2021 Annual General Meeting: At the AGM, our business meeting included reports from the chair and treasurer. We welcomed new board members and recognized the contributions of several retiring ones. Our guest speaker was Deborah Simon, Chief Executive Officer of the Ontario Community Support Association. Deborah called attention to the large impact of home care and community support services and the relatively small amount of funding they receive. She noted several conditions that hamper home and community services – their relative invisibility in relation to other health services, the lack of understanding of their capacity and what they can do, and the limited research and data on home and community care and its outcomes. She added that home and community care needs to be on an equal footing with other elements of the health care system. It also needs greater government investment, stabilization of its workforce, and attention to the voices of clients.
Website: We have been updating and modernizing the Care Watch website to make it more intuitive to follow and to provide clear pathways to all the information we post. We are in the final stages and look forward to sharing the new website with you.

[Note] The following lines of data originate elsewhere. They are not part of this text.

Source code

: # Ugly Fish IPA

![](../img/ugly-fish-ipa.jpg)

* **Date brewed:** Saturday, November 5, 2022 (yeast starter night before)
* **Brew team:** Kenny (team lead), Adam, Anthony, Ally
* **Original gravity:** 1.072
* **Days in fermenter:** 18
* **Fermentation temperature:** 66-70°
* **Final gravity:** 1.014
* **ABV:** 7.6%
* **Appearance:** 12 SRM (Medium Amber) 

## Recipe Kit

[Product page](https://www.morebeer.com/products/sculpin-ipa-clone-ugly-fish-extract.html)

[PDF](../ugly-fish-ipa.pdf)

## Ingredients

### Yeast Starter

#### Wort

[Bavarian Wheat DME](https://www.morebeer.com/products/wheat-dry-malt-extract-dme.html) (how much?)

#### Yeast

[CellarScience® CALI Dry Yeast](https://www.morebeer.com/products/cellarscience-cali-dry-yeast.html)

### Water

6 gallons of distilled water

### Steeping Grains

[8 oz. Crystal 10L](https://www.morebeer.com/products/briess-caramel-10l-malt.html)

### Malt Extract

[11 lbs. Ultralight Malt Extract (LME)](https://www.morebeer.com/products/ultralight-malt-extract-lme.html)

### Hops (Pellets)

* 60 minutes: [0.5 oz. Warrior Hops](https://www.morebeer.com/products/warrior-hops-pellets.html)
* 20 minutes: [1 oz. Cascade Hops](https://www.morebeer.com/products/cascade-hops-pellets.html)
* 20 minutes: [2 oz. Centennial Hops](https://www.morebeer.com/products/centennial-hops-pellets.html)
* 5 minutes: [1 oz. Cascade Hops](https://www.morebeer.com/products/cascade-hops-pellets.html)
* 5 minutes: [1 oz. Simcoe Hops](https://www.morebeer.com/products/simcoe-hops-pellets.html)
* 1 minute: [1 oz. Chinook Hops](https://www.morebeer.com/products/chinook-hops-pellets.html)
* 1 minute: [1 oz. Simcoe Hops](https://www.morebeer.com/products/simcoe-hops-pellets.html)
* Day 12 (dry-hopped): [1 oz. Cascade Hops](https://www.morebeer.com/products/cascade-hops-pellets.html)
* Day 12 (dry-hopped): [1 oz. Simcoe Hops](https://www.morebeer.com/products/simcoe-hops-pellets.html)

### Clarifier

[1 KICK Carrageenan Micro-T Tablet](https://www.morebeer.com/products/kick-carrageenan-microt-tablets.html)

Partnerships and collaborations: Care Watch is represented on the Ontario Ministry of Seniors and Accessibility Seniors Liaison Committee and the Toronto Seniors Strategy Accountability Table. Our participation gives us opportunities to work with other organizations and provide input to government.

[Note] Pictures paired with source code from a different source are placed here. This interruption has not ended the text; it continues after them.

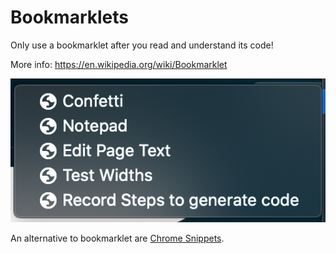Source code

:# Bookmarklets

Only use a bookmarklet after you read and understand its code!

More info: https://en.wikipedia.org/wiki/Bookmarklet

![example bookmarks](ExampleBookmarks.png)

An alternative to bookmarklet are [Chrome Snippets](https://developer.chrome.com/docs/devtools/javascript/snippets/).
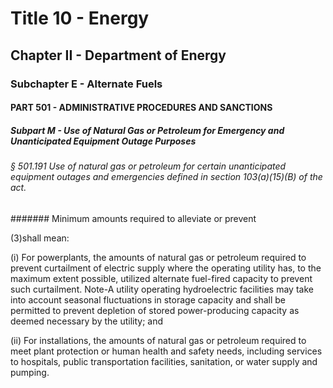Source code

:
# Title 10 - Energy
## Chapter II - Department of Energy
### Subchapter E - Alternate Fuels
#### PART 501 - ADMINISTRATIVE PROCEDURES AND SANCTIONS
##### Subpart M - Use of Natural Gas or Petroleum for Emergency and Unanticipated Equipment Outage Purposes
###### § 501.191 Use of natural gas or petroleum for certain unanticipated equipment outages and emergencies defined in section 103(a)(15)(B) of the act.
####### Minimum amounts required to alleviate or prevent

(3)shall mean:

(i) For powerplants, the amounts of natural gas or petroleum required to prevent curtailment of electric supply where the operating utility has, to the maximum extent possible, utilized alternate fuel-fired capacity to prevent such curtailment. Note-A utility operating hydroelectric facilities may take into account seasonal fluctuations in storage capacity and shall be permitted to prevent depletion of stored power-producing capacity as deemed necessary by the utility; and

(ii) For installations, the amounts of natural gas or petroleum required to meet plant protection or human health and safety needs, including services to hospitals, public transportation facilities, sanitation, or water supply and pumping.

We also collaborate and share ideas with additional organizations, for example, the Alzheimer Society of Ontario, Ontario Community Support Association, and Ontario Health Coalition. Adding our voice to theirs strengthens our message.
Care Watch is a partner organization for a seven-year research project, “Imagining Age-Friendly ‘Communities within Communities’: International Promising Practices,” which was launched in June 2018 and is funded by the Social Sciences and Humanities Research Council. A team of researchers, led by Dr. Tamara Daly of York University, is examining age-friendly practices in cities in Canada and in Australia, Denmark, New Zealand, Norway, and Taiwan. We have submitted a letter of support for an additional project – one from the University of New Brunswick Centre for Research on Integrated Care on regulatory approaches to the assisted living/ retirement home sector in Ontario and British Columbia. If that project is funded, Care Watch expects to participate
Elections are behind us – at least, for now – but the issues they highlight persist. There are still significant gaps in home and community services, too few people to work in those services, and a lack of accountability and standards. In 2023, Care Watch will continue to monitor and comment on legislation, policy, and practices with the ultimate goal of advocating for more and better home and community services for older Ontarians.
We also eagerly await some answers. Government has pledged an additional “up to an additional $1 billion” for home and community care. We don’t yet know how this funding will be allocated, who will control it, what services it will provide, and which people it will serve.
We have had several discussions with Ontario Health and look forward to sharing perspectives and ideas. We are eager to see how the Ontario Health Teams evolve and how home and community care services and funding will work under new umbrellas. Our goal is to protect and promote these services within whatever structures the province adopts.
We have a great deal to do and to look forward to. We wish our members and supporters all the best for 2023.